Introducing 'the ginger Messi'
Sheffield United beat Bury 4-0 on Saturday, and find themselves level with MK Dons at the top of League One after six games. Danny Wilson's team are earning plaudits from all corners and Blades fans who suffered a woeful campaign last season are well on the way to forgiving their new manager for his Sheffield Wednesday past.
Stephen Quinn is the man pulling the strings in United's midfield. The left-footed playmaker has been dubbed "the ginger Messi" by a journalist in the Bramall Lane press office, and the Irishman turned on the style against Bury. Much like Messi himself, Quinn loves a dummy and a snaking dribble. He's also somewhat of a free-kick expert.
"He has started the season like a whirlwind, he has been brilliant," Wilson said after the game.
Teething problems for Mac-tracking Schteeve
Steve McClaren's bright white veneers have been lighting up the back pages again after reports emerged he was ready to quit Nottingham Forest. Virtually every paper in the nation went with the story, which was almost certainly from the horse's mouth - only for the man formerly known as 'Schteeve' to deny he said anything of the sort.
"Contrary to reports, it has never been my intention to consider leaving. I am certainly no quitter and I am as enthusiastic about the task as I was when I arrived in Nottingham in June," McClaren said.
We don't believe him, and we're not the only ones. After watching his team lose 4-1 at home to West Ham last week, McClaren issued a transfer deadline day ultimatum to the board. "We'll know the ambitions of the club in the next few days," he said. "The club now has a choice because nobody gets a promotion unless we keep clean sheets ... I've been patient so far - frustrated behind the scenes but patient."
McClaren's team had won just one from five and were languishing 18th in the Championship. They needed reinforcements badly, and you can only assume investment in players was part of the attraction to McClaren when he took the job at the City Ground. But deadline day passed with no new additions, and with Forest's summer spending stuck at the £2 million they threw at Ishmael Miller and Jonathan Greening.

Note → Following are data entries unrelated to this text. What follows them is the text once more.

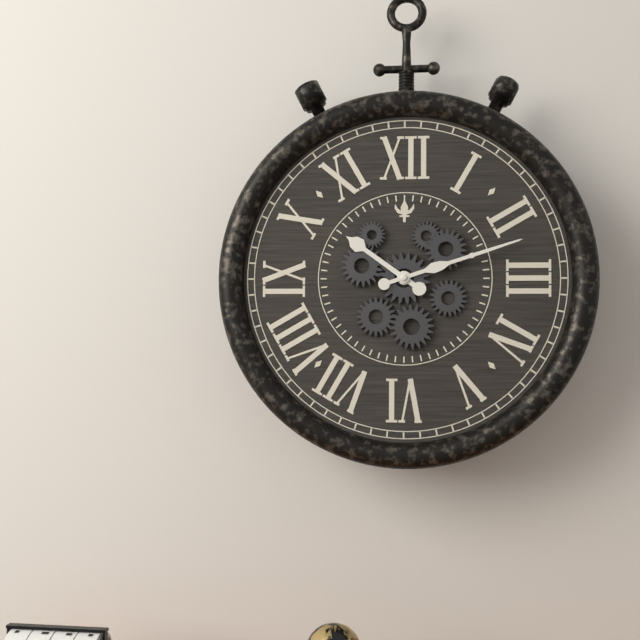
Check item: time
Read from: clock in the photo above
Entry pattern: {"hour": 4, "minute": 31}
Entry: {"hour": 10, "minute": 12}
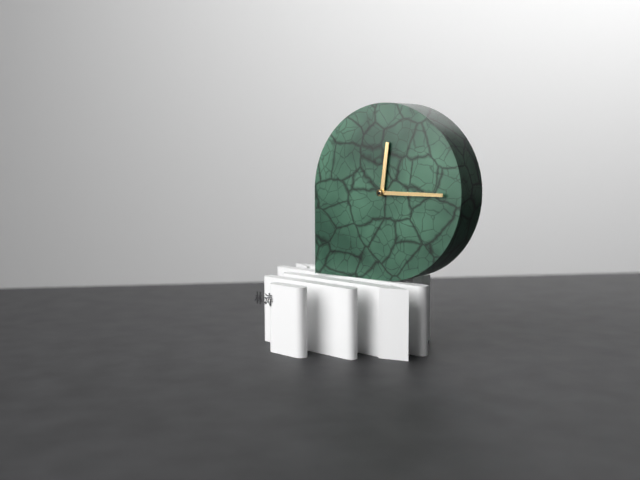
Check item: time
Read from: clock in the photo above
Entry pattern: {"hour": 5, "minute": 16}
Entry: {"hour": 12, "minute": 15}
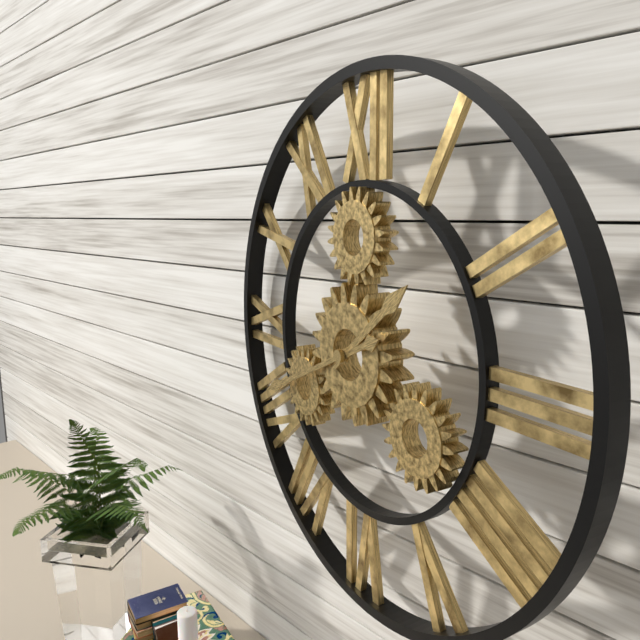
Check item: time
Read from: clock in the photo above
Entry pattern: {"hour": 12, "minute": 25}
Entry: {"hour": 1, "minute": 41}
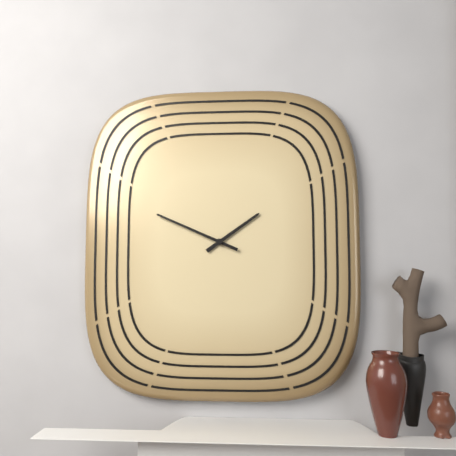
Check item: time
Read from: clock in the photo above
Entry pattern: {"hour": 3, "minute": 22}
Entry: {"hour": 1, "minute": 49}
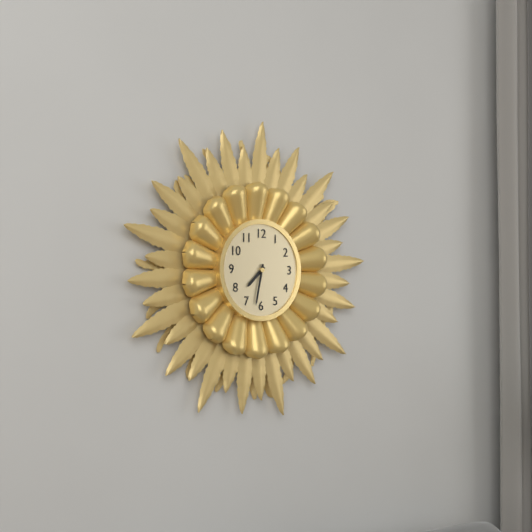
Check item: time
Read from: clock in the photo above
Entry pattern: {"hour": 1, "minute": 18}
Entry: {"hour": 7, "minute": 32}
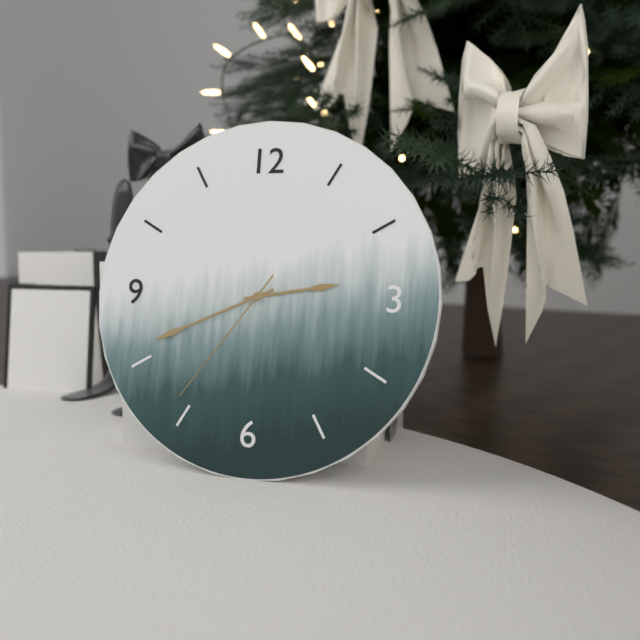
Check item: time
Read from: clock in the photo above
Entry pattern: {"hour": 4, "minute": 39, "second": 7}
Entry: {"hour": 2, "minute": 41, "second": 36}
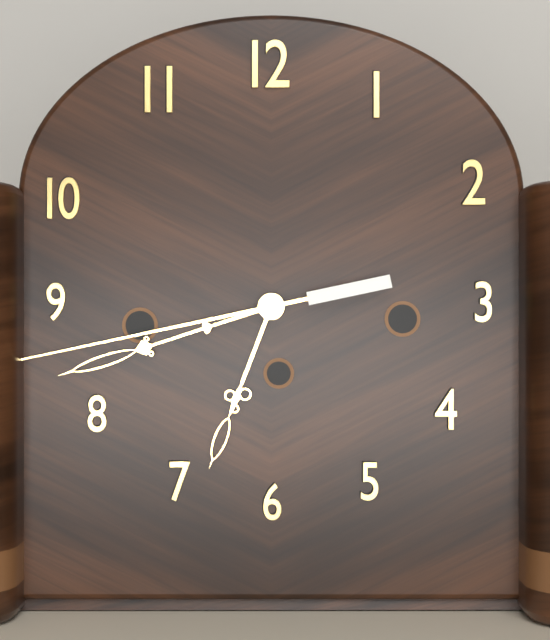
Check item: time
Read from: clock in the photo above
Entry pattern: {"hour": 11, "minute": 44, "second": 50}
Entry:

McClaren was powerless. As highlighted by ESPNsoccernet's Robin Hackett on Friday, Forest use a 'transfer acquisitions panel' to bring in new players and they failed to do the business on deadline day. After just 11 weeks in the job, reports suggested he was on the verge of walking away, fearing for the reputation he went a long way to re-building with FC Twente in the Netherlands, and having come to the realisation he wasn't being listened to at Forest. But somehow Forest talked him round.
"As with all new relationships there are teething problems and some frustrations, but they are ones that can be overcome," managing director Mark Arthur said, clearly influenced in his choice of words by endless visions of McClaren's pearly whites. Only time will tell of course, but unless Forest show some ambition in the loan market, it's a marriage that will do well to make it to Christmas.
Blackpool fans are spoilt
This week's 'telling it like it is' award goes to a man will surely feature again many times before the season is over - Ian Holloway. The Blackpool manager was seriously frustrated at the club's lack of activity in the transfer market this summer. He was even more frustrated at the fans who took the opportunity to criticise the club.
"We had a bit of a disaster on deadline day," Holloway said. "The truth is that it was really frustrating. This was the worst one I've ever been involved with.
"Do people not realise Blackpool shouldn't even have got to the Premier League, considering the budget we were on? The club might never get there again, so I think the fans have been spoilt and that's why I don't like some of the things I read."